Monday, July 7, 2008
Dr. Adams’ Case Management Update (Since 1999)
This is the 499th Weekly Issue
This Week's Topic:
"...Lies and Videotapes"
Question:
"We have caught more than
a few claimants working after injury and claiming that they could not.
I think that you will agree that the level of deception among these people
is remarkable."
Dr. Adams replies:
There is a line in a Bob Dylan
song that goes "Money doesn't talk...it swears." And there is no doubt that
malingering and corruption is a significant concern.
However, there are two extremely important areas that you need to seriously
consider:
If video surveillance demonstrates that the patient is working beyond the limits
set forth by the authorized treating physician, why is the patient doing this?
A. Is the patient forcing himself to work beyond physical limits to keep from
being nonproductive and bored? Is the patient extending himself as an attempt to
participate in his own work-strengthening? Has the patient been encouraged to
attempt some productivity every day, despite pain?
B. Or, as you appear to suspect, is the patient clearly demonstrating a
functional capacity far beyond what his physician believes it to be.
C. Is someone advising the patient to appear as though his limitations are more
severe than they truly are? Is someone recommending to the patient that he
remain in his residence, not venture out, and be on guard for investigators
documenting his every behavior?
Injured workers receive a large amount of misinformation and disinformation that
results in their making poor decisions.

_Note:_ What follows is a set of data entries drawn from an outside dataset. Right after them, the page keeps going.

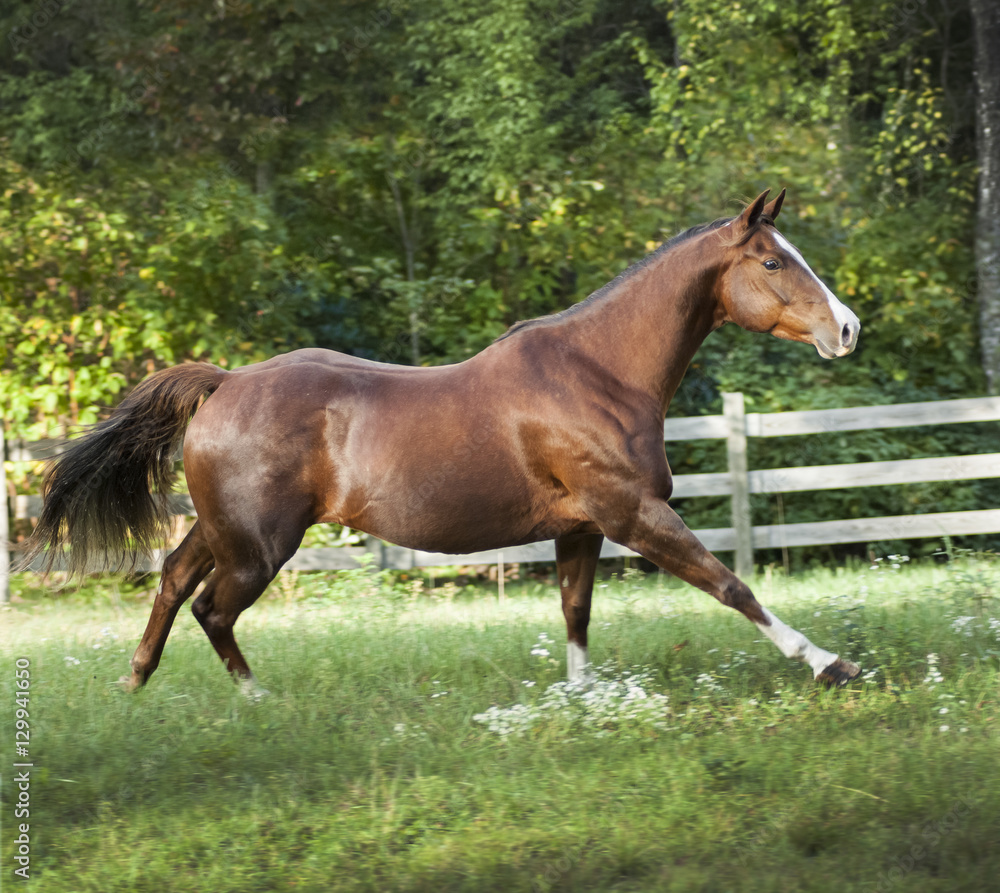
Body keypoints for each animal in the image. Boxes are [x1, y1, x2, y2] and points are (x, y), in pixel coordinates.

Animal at [20, 188, 862, 694]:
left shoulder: (583, 526)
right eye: (772, 260)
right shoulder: (634, 513)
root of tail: (224, 382)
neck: (597, 371)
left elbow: (576, 613)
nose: (848, 328)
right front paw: (831, 663)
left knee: (170, 580)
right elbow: (732, 586)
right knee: (213, 610)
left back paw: (134, 682)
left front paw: (582, 701)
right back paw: (256, 697)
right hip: (259, 546)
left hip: (224, 529)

They are often told some behaviors will
enhance the "value" of their injury and other behaviors may compromise that
value.
Such advice most often comes from within and outside the family from those who are truly ill-informed as to
what a person needs in life, beyond finances. This advice springs from the naive
position that all of life's ills are resolved financially and that the patient's
self-image and self-worth have a monetary rather than emotional value.
What an injured worker needs to know is that "you may have permanent limitations
and chronic pain despite any care that is provided. While you are being told
that there is a financial value to this suffering, in fact, there is none. Any
money will eventually be depleted, and you will continue in your life with your
symptoms. What you need are activities that make you feel productive, more
complete, and a value to yourself and others. You need to be encouraged to do as
much as you can, to extend beyond your limits, and to establish a post-injury
life that offers some degree of fulfillment."